For instance with ppc64le target:
qemu: Unsupported syscall: 33
qemu: Unsupported syscall: 33
qemu: Unsupported syscall: 5
qemu: Unsupported syscall: 5
qemu: Unsupported syscall: 5
qemu: Unsupported syscall: 5
qemu: Unsupported syscall: 5
qemu: Unsupported syscall: 5
qemu: Unsupported syscall: 5
qemu: Unsupported syscall: 5
qemu: Unsupported syscall: 5
/bin/uname: error while loading shared libraries: libc.so.6: cannot open
shared object file: Error 38
for instance, for num = TARGET_NR_OPEN:
+ impl_fn *fn = impl_everything_else;
-> fn = impl_everything_else
+ if (num < ARRAY_SIZE(syscall_table)) {
+ fn = syscall_table[num];
-> fn = NULL
+ }
+ if (fn == NULL) {
+ fn = impl_enosys;
-> fn = impl_enosys;
+ }
So all undefined syscall numbers < max(defined syscall numbers) will
call impl_enosys.
You should do
fn = NULL;
if (num < ARRAY_SIZE(syscall_table)) {
fn = syscall_table[num];
}
if (fn == NULL) {
fn = impl_eveything_else;
}
and the impl_enosys is managed by impl_eveything_else.
You can come back to your initial code when all syscalls are split out
(when you remove the enosys case from everything_else)... otherwise we
will not be able to bisect this part in the future.
Thanks,
Laurent
On 06/04/2018 01:17 PM, Laurent Vivier wrote:
> Le 01/06/2018 à 09:30, Richard Henderson a écrit :
>> These are relatively simple unconditionally defined syscalls.
>>
>> Signed-off-by: Richard Henderson <richard.henderson@linaro.org>
>> ---
>> linux-user/syscall.c | 198 ++++++++++++++++++++++++-------------------
>> 1 file changed, 111 insertions(+), 87 deletions(-)
>>
>> diff --git a/linux-user/syscall.c b/linux-user/syscall.c
>> index fc3dc3f40d..b0d268dab7 100644
>> --- a/linux-user/syscall.c
>> +++ b/linux-user/syscall.c
>> @@ -7984,6 +7984,112 @@ IMPL(enosys)
>> return do_unimplemented(num);
>> }
>>
>> +IMPL(brk)
>> +{
>> + return do_brk(arg1);
>> +}
>> +
>> +IMPL(close)
>> +{
>> + if (is_hostfd(arg1)) {
>> + return -TARGET_EBADF;
>> + }
>> + fd_trans_unregister(arg1);
>> + return get_errno(close(arg1));
>> +}
>> +
>> +IMPL(exit)

=-=-=

* [TASKS TO CARRY OUT]
A: In the QEMU syscall review, which function ends up being called for every undefined syscall number smaller than the largest defined one?
B: Carry the QEMU syscall patch review forward from its last line.
The listing that comes next is not needed for any of this work.

* [RECORDED DATA]
=-=-=

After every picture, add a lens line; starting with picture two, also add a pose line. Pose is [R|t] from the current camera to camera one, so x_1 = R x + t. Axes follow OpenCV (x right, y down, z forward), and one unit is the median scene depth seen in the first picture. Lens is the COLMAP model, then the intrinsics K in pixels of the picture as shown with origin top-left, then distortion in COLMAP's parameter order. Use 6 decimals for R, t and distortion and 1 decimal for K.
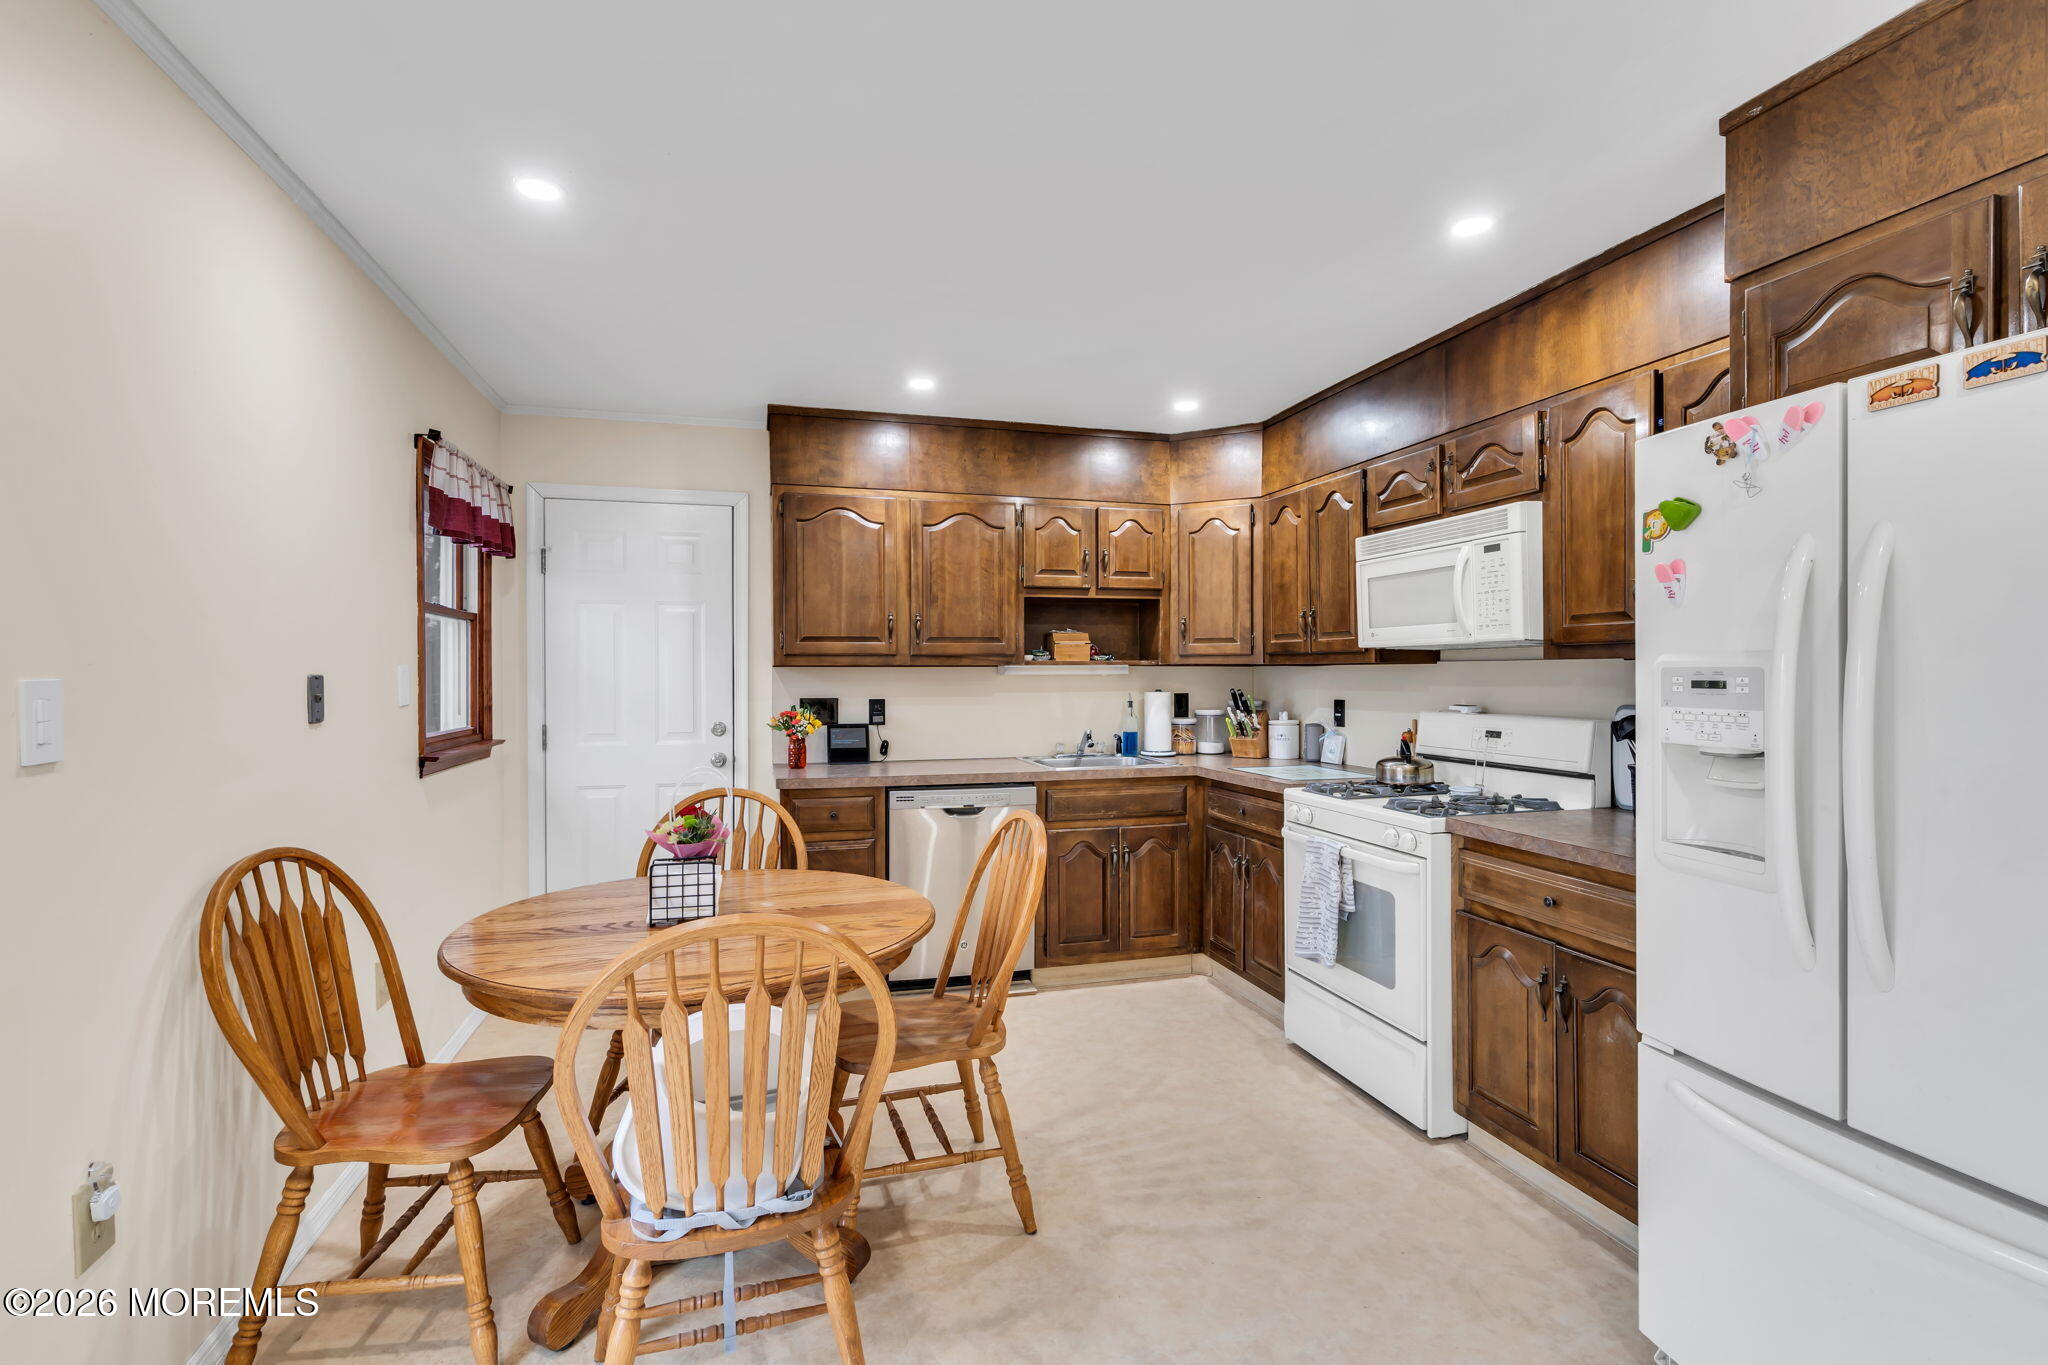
lens RADIAL K [[936.5, 0, 1025.3], [0, 936.5, 682.4], [0, 0, 1]] dist [-0.011029, 0.002303]
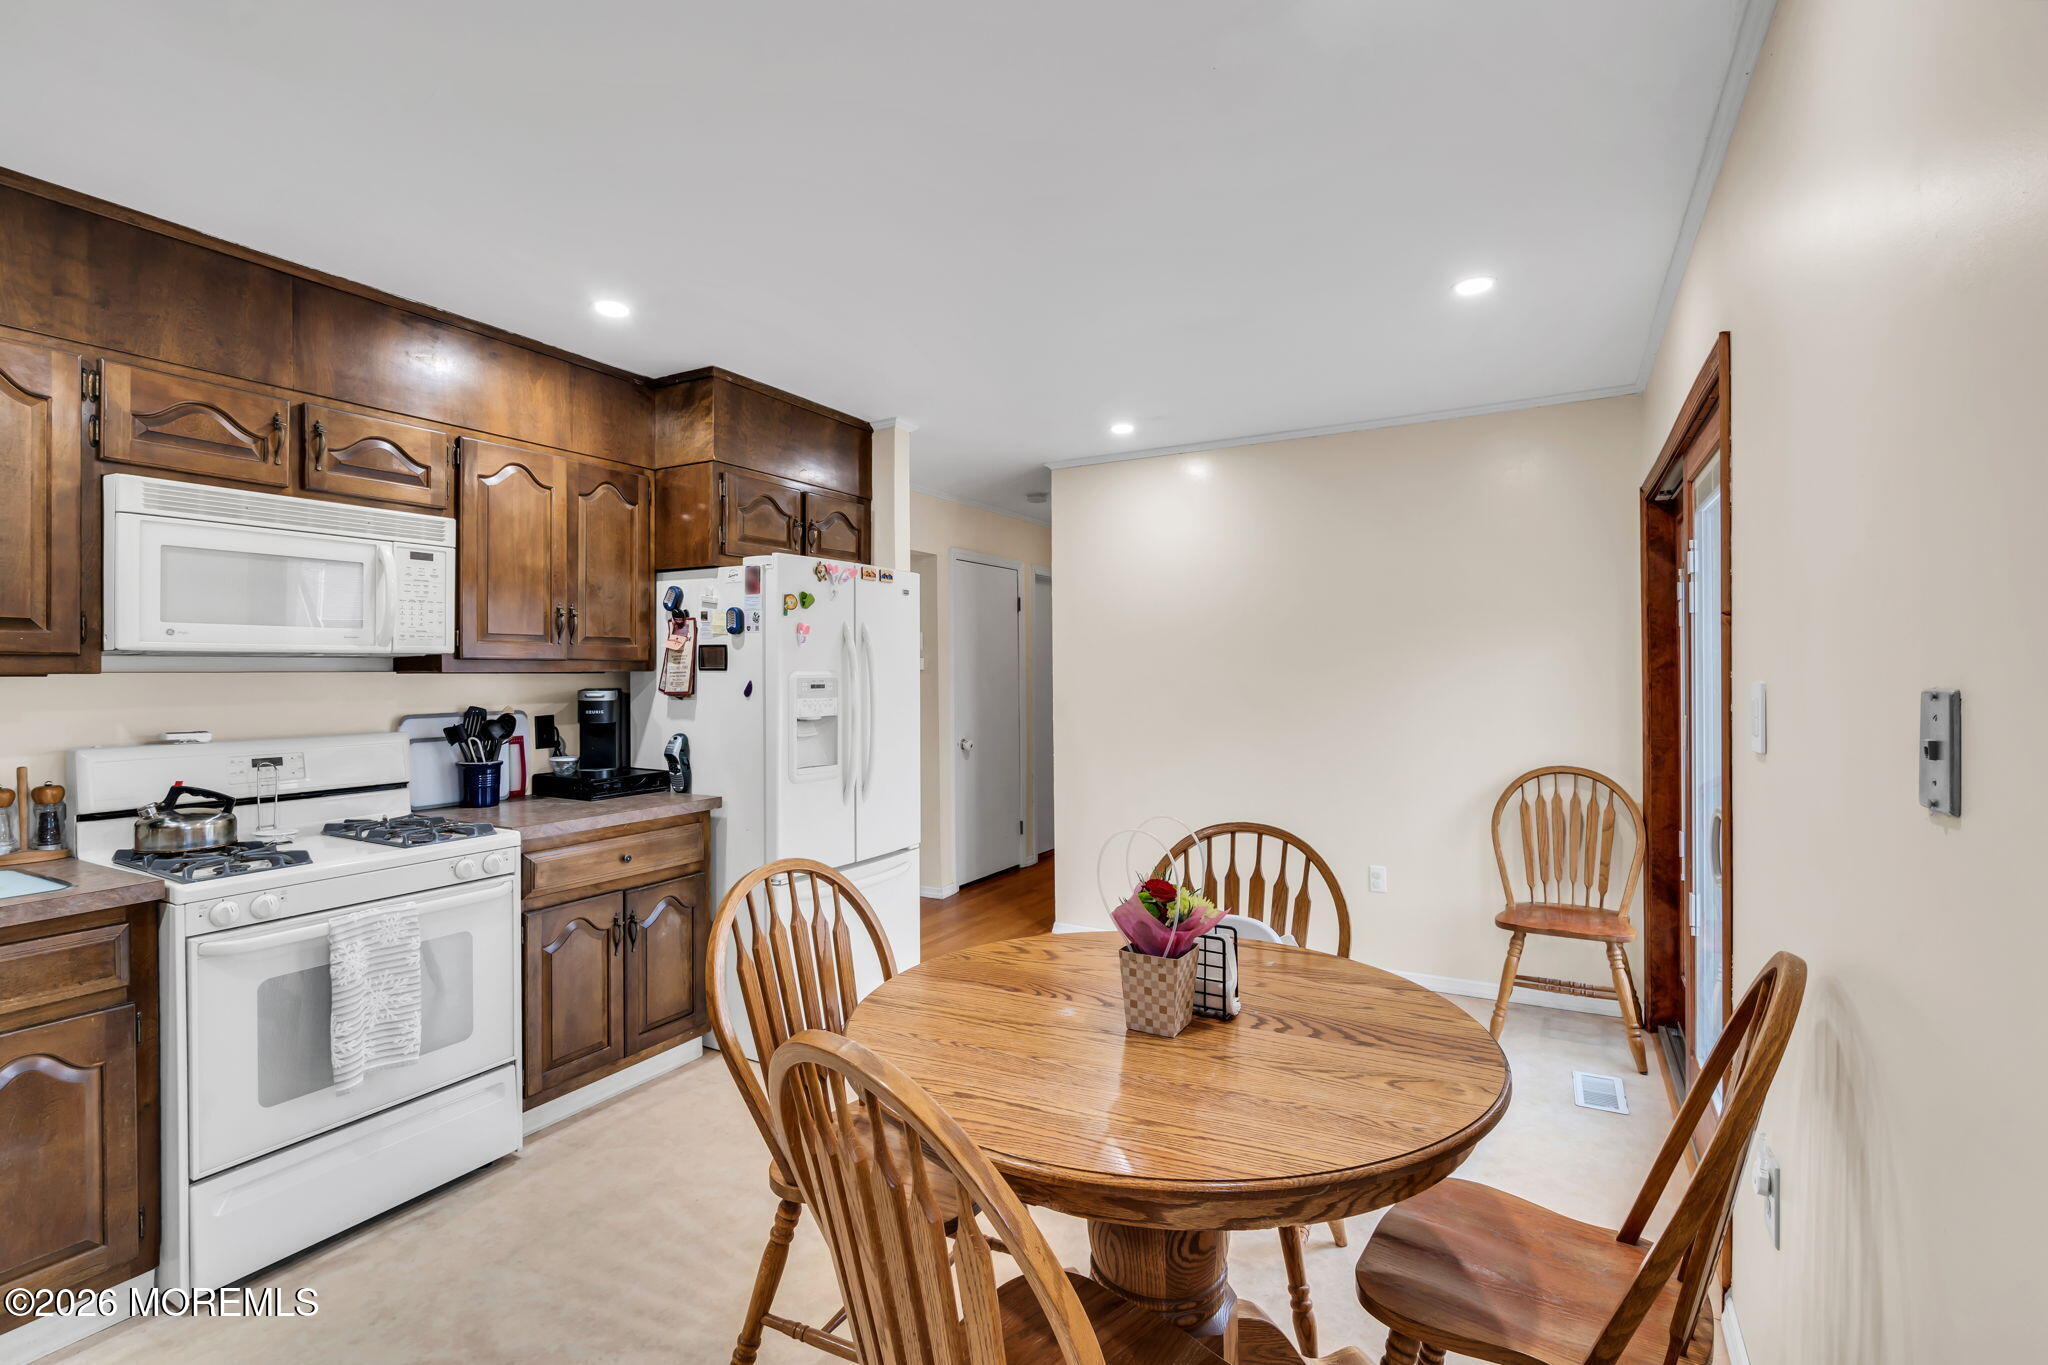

=-=-=

* [ANSWERS BY ITEM NUMBER]
A: impl_enosys

B:
>> +{
>> + CPUState *cpu = ENV_GET_CPU(cpu_env);
>> +
>> + /* In old applications this may be used to implement _exit(2).
>> + However in threaded applictions it is used for thread termination,
>> + and _exit_group is used for application termination.
>> + Do thread termination if we have more then one thread. */
>> + if (block_signals()) {
>> + return -TARGET_ERESTARTSYS;
>> + }
>> +
>> + cpu_list_lock();
>> +
>> + if (CPU_NEXT(first_cpu)) {
>> + /* Remove the CPU from the list. */
>> + QTAILQ_REMOVE(&cpus, cpu, node);
>> + cpu_list_unlock();
>> +
>> + TaskState *ts = cpu->opaque;
>> + if (ts->child_tidptr) {
>> + put_user_u32(0, ts->child_tidptr);
>> + sys_futex(g2h(ts->child_tidptr), FUTEX_WAKE, INT_MAX,
>> + NULL, NULL, 0);
>> + }
>> + thread_cpu = NULL;
>> + object_unref(OBJECT(cpu));
>> + g_free(ts);
>> + rcu_unregister_thread();
>> + pthread_exit(NULL);
>> + } else {
>> + cpu_list_unlock();
>> +
>> +#ifdef TARGET_GPROF
>> + _mcleanup();
>> +#endif
>> + gdb_exit(cpu_env, arg1);
>> + _exit(arg1);
>> + }
>> + g_assert_not_reached();
>> +}
>> +
>> +IMPL(read)
>> +{
>> + abi_long ret;
>> + char *fn;
>> +
>> + if (arg3 == 0) {
>> + return 0;
>> + }
>> + if (is_hostfd(arg1)) {
>> + return -TARGET_EBADF;
>> + }
>> + fn = lock_user(VERIFY_WRITE, arg2, arg3, 0);
>> + if (!fn) {
>> + return -TARGET_EFAULT;
>> + }
>> + ret = get_errno(safe_read(arg1, fn, arg3));
>> + if (ret >= 0 && fd_trans_host_to_target_data(arg1)) {
>> + ret = fd_trans_host_to_target_data(arg1)(fn, ret);
>> + }
>> + unlock_user(fn, arg2, ret);
>> + return ret;
>> +}
>> +
>> +IMPL(write)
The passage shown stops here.